Standing Rock ‘Water Protectors’ dig in for the Winter and Trump Attack

A Native American leader asked thousands of protesters to return home, but many protesters chose to stay, sceptical of government’s decision to refuse permission for the controversial oil pipeline project. [Avery White/Al Jazeera]

As winter rages over the Dakotas and temperatures plummet below freezing, NoDAPL protest movement members hold ground.

    by    Standing Rock Indian Reservation,      When word came down from the Army Corps of Engineers to the Oceti Sakowin camp that the Dakota Access Pipeline (DAPL) had been denied the final easement to drill below the Missouri River, residents of the camp celebrated the victory with hundreds of veterans who had come to protect natives and their allies.While 21-year-old Sarah seeks refuge from the cold in her tent, she reflects on her life before Standing Rock. ‘I had no purpose before this. I was a walking zombie. Here, I actually feel alive, like I’m living. Once you come to Standing Rock, you can’t just go home to your regular life, watch TV, eat supper, go back to work.’ [Avery White/Al Jazeera]

The excessive force used by authorities in recent clashes near the drilling site had spurred a public outcry on behalf of the unarmed occupants, who call themselves “water protectors”, of Oceti Sakowin, and many veterans saw it as a call for action. For the veterans, native and non-native alike, of every age and from every war, travelling to Standing Rock was an extension of their lifelong commitment to serving the country. 

Successive blizzards have left the camp thickly blanketed with snow.

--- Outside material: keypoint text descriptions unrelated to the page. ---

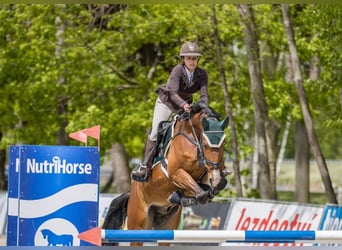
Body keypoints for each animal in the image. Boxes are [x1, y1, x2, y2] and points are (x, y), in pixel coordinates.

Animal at [102, 101, 230, 246]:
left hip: (167, 224)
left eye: (224, 143)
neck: (192, 140)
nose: (215, 177)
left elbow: (219, 183)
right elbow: (200, 193)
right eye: (205, 143)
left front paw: (198, 193)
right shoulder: (175, 173)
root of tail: (132, 192)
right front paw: (191, 196)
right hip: (138, 223)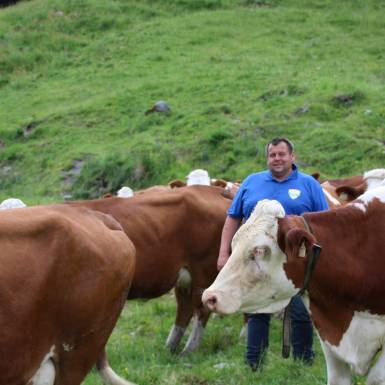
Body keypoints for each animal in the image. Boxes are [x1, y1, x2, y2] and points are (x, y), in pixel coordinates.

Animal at [65, 183, 230, 354]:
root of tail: (211, 190)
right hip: (185, 277)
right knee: (185, 309)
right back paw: (170, 347)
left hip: (204, 271)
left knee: (201, 309)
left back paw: (188, 350)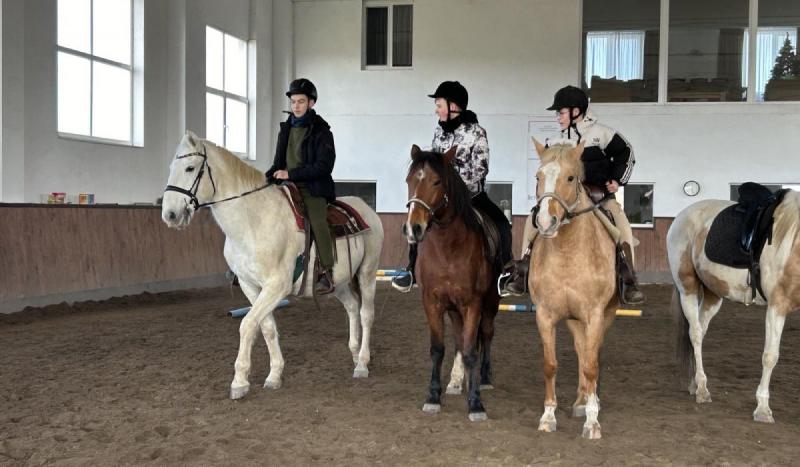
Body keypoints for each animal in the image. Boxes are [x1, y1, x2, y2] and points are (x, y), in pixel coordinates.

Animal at [162, 131, 384, 398]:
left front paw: (239, 381)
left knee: (366, 314)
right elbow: (266, 326)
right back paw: (353, 353)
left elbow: (247, 324)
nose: (169, 214)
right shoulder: (250, 285)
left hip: (367, 273)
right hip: (338, 281)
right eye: (171, 167)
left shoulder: (276, 286)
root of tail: (366, 210)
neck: (253, 221)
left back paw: (362, 363)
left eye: (190, 167)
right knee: (352, 306)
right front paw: (274, 374)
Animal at [406, 145, 500, 420]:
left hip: (490, 303)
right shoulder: (433, 302)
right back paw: (458, 380)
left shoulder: (473, 304)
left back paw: (483, 378)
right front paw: (433, 397)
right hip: (455, 309)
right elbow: (439, 349)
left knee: (486, 335)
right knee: (459, 338)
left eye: (437, 181)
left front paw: (476, 402)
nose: (414, 228)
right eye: (409, 180)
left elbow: (470, 350)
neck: (448, 247)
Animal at [532, 139, 620, 438]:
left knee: (592, 353)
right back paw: (582, 399)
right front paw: (548, 417)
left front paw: (592, 423)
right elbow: (550, 366)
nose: (545, 222)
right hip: (573, 319)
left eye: (570, 178)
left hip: (605, 315)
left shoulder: (594, 315)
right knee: (581, 349)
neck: (569, 252)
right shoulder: (545, 315)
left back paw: (589, 402)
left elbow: (592, 366)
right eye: (538, 177)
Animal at [668, 188, 800, 422]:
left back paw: (695, 384)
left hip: (713, 295)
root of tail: (681, 216)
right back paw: (702, 390)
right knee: (695, 333)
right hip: (687, 289)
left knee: (700, 332)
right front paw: (762, 409)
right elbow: (770, 356)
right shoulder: (777, 306)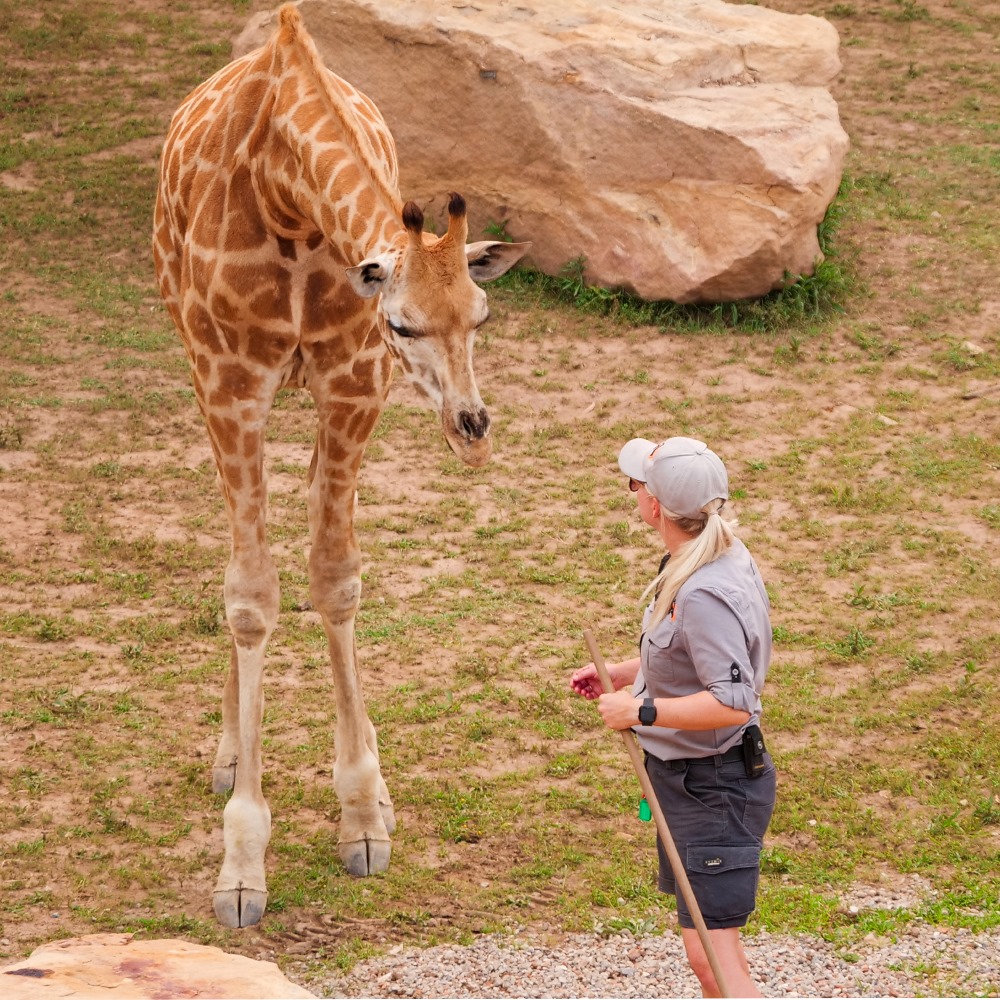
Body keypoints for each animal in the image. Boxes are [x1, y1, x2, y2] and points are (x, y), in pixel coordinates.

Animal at [152, 5, 528, 928]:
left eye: (481, 313)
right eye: (401, 323)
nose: (473, 431)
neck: (286, 193)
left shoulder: (352, 385)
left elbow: (335, 579)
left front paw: (362, 812)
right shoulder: (232, 384)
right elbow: (251, 598)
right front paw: (241, 862)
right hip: (205, 372)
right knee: (241, 564)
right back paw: (228, 756)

A water protector rides through camp with a tribal flag, checking on camp residents to ensure they have a safe shelter and supplies, such as propane to stay warm during subfreezing temperatures. [Avery White/Al Jazeera]

Even as winter rages over the Dakotas and temperatures plummet below freezing, members of the movement are not ready to pack it in yet. Those who have chosen to hold the ground at Oceti Sakowin have doubts that Energy Transfer Partners, the company behind the DAPL, will honour the Army Corps’ decision.

With the rapidly approaching term of President-elect Donald Trump, who has been vocal in his support of the pipeline, many fear that the struggle has only just begun.